Sunday, June 04, 2006

EVill Films: Da Vinci Code--*Sigh*

Yet another constipated, plodding, self-important piece of crap from Ron Howard and Akiva Goldsman (see: Cinderella Man, see: A Beautiful Mind... Or, y'know: don't).


This movie is so bad it makes X-Men 3 look like a fucking masterpiece. Once upon a time, didn't Ron Howard make some good films? Splash, Parenthood, Night Shift?

Rather than correcting the book's flaws, the movie amplifies them with an overly faithful approach to the adaption and a huge helping of Howard's and Goldsman's own shortcomings.

The constant onslaught of those grainy, color-bleached or color-saturated flashbacks to tell us precisely how we should feel about what's on the screen--Nauseating.

The use of FX to literally illuminate what we should be focusing on at any given moment--Insulting. What are we, retarded?

Or is it just that Howard and Goldsman have no confidence in their ability to properly exposit information to the audience, so they employ an FX crutch?

Code fails as a mystery, and as a thriller. Course, so does the book, but not as badly. My hope had been that the film would improve on the source material, the way good adaptions do (e.g., Silence of the Lambs, The Hunt for Red October, Trainspotting, etc).

But their approach to the adaption is similar to the first two Harry Potter films: too faithful. What works on the page will not necessarily work on the screen... It's impossible to buy that a man who's just been shot in the stomach would be able to run around hiding shit and then, in his dying breaths, elaborately stage his own body, including extensive flesh mutilation. (OK, so maybe that didn't work on the page, either.)

This is a genre movie that doesn't *know* it's a genre movie. (Or is in denial about that fact.) And so it doesn't bother to follow genre rules (aka, conventions). It needed to be more Raiders of the Lost Ark (action-adventure and science fiction genre conventions), more Bourne Identity (espionage genre conventions), and less A Beautiful Mind, less Apollo 13.

Maybe they should've piled all those flashbacks to antiquity into a Lord of the Rings-style prologue ... to set the stage right at the top of the game, rather than doling it out in dribs and drabs throughout the course of the film. Then they wouldn't've had to explain everything to us every step of the way--They could have involved us in the process of solving the puzzles, which the book did successfully.

The movie does't even try to give us those "aha!" moments.

The movie doesn't want us to have to work for anything. It just vomits up what we need when we need it, which makes it top-heavy with all that awkward expository dialogue.

Maybe a voice-over narrator would've helped, too: say, the grandmother character who we realize at the end is telling all this to Sophie and Robert--a scene from the book that was curiously missing: the grandmother laying it all out on the table. Which any mystery absolutely must have at its conclusion.

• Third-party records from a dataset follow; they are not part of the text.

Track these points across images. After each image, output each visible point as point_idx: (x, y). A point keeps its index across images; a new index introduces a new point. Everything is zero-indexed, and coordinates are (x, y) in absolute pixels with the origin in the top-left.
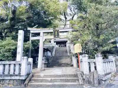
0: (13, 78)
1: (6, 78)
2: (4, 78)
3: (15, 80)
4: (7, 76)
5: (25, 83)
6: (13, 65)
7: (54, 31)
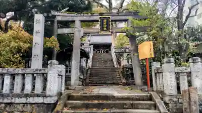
0: (31, 100)
1: (17, 100)
2: (13, 101)
3: (34, 104)
4: (18, 96)
5: (55, 110)
6: (30, 75)
7: (100, 18)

Another genre convention ignored.

The film's one saving grace is Ian McKellan. Everything is better when he's on-screen. Of course, that's always true, isn't it?

For a much smarter and cooler telling of the exact same kind of story, I highly recommend a second season episode of Millennium called "Anamnesis," which was written by my friend Kay Reindl and her writing partner, Erin Maher.

Anyone who thinks the ideas of Da Vinci Code are interesting should check out that whole season--and only that season. The concept is, "what if the Bible isn't fiction?" The characters are Templars counting down to the End of Days.

Also worth a look: The Second Coming by the awesome Russell T. Davies. What if a loser from Manchester (Christopher Eccleston) realized he was the second coming, proved it, and announced to the world we had 5 days to come up with a New New Testament or it's Judgement Day. Very cool stuff.